OSINT scraper for LinkedIN, utilizing layered scraping and rotating proxies
INSTRUCTIONS
Dom's LinkedIN [OSINT] scraper:
This is a simple Python script that uses Selenium and BeautifulSoup to scrape information from LinkedIn profiles.
Setup Prerequisites: To use this script, you'll need to have the following installed on your machine:
Python 3 Chrome browser
Installation: Clone this repository to your local machine. Navigate to the repository directory. Install the required Python packages by running the following command:
Copy code [pip install -r requirements.txt]
Usage
Download chromedriver from the official ChromeDriver downloads page: https://chromedriver.chromium.org/downloads
Extract the chromedriver executable file from the downloaded archive and move it to a directory that's included in your PATH (zsh=~/.zshrc file ; bash= ~/.bashrc file). You can find a list of directories in your PATH by running the following command in your terminal: bash
Copy code [echo $PATH]
Alternatively, you can specify the location of chromedriver directly in your Python code by passing the path to the executable_path parameter when creating a new webdriver.Chrome instance. For example: python:
Copy code [driver = webdriver.Chrome(executable_path='/path/to/chromedriver')]

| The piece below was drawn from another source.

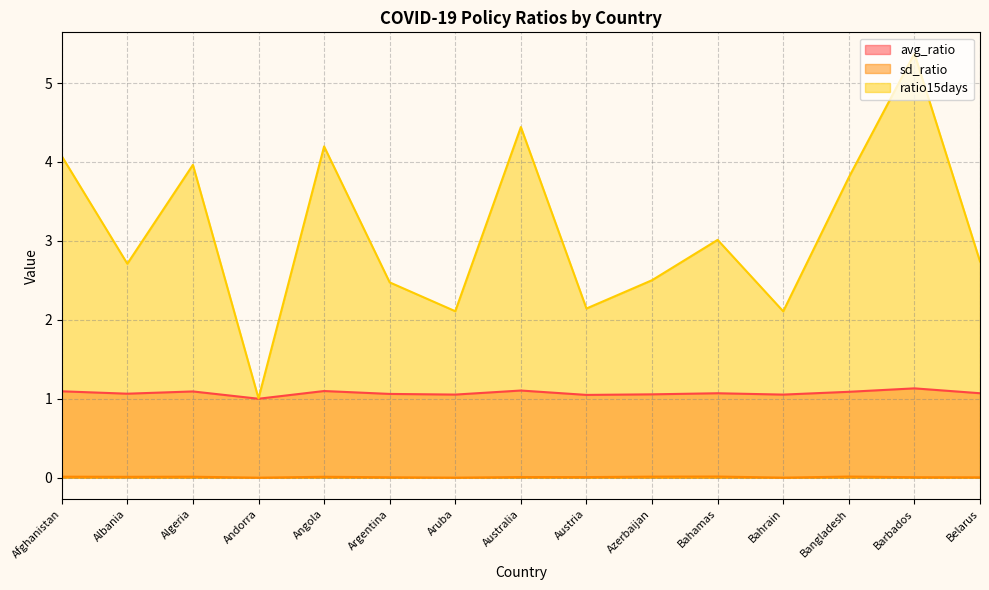

How many interior local valleys does the ratio15days series have?

5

*I put mine in my ~/.zshrc file, which is in my path, because zsh is the default terminal on the machine I use most
Update the urls list variable in the main function with the URLs of the LinkedIn profiles you want to scrape, and add in your favorite dns or other proxies by editing the main.py file, once you've cloned this repository to your machine.
In your terminal, navigate to the directory where Main.py is located and run the following command:
[python Main.py]
The script will log in to LinkedIn,once you've entered your username and password into your main.py file in your text editor, coding app, or with nano or vim, then it will scrape the profiles you've specified (again, in your main.py file, which you should do each time you want to scrape a different target or login with a different username and/or password), and save the data to a profiles.json file in the same directory.
Please note that I cannot guarantee that the target you are researching won't see you looking at their page. Best to use a sock puppet account for your login and password file, so your personal LinkedIN page isn't implicated in the searches you are performing on your target.
<> or [] indicates that the code to copy is within. Please do not copy the <> $ or [] into your code, as those characters are used simply as a placeholder, to indicate where the code to be copied begins and ends.
**If you're looking for some safe, reliable, free DNS proxies, I'd like to recommend the DNSecure and DNSCloak tools (both have web applications or websites, as well as safe, free to use, downloadable apps for smartphones, tablets, desktops, and laptops).
Contributing
If you'd like to contribute to this project, feel free to submit a pull request or open an issue.
License:
This project is licensed under the MIT License. See the LICENSE file for details.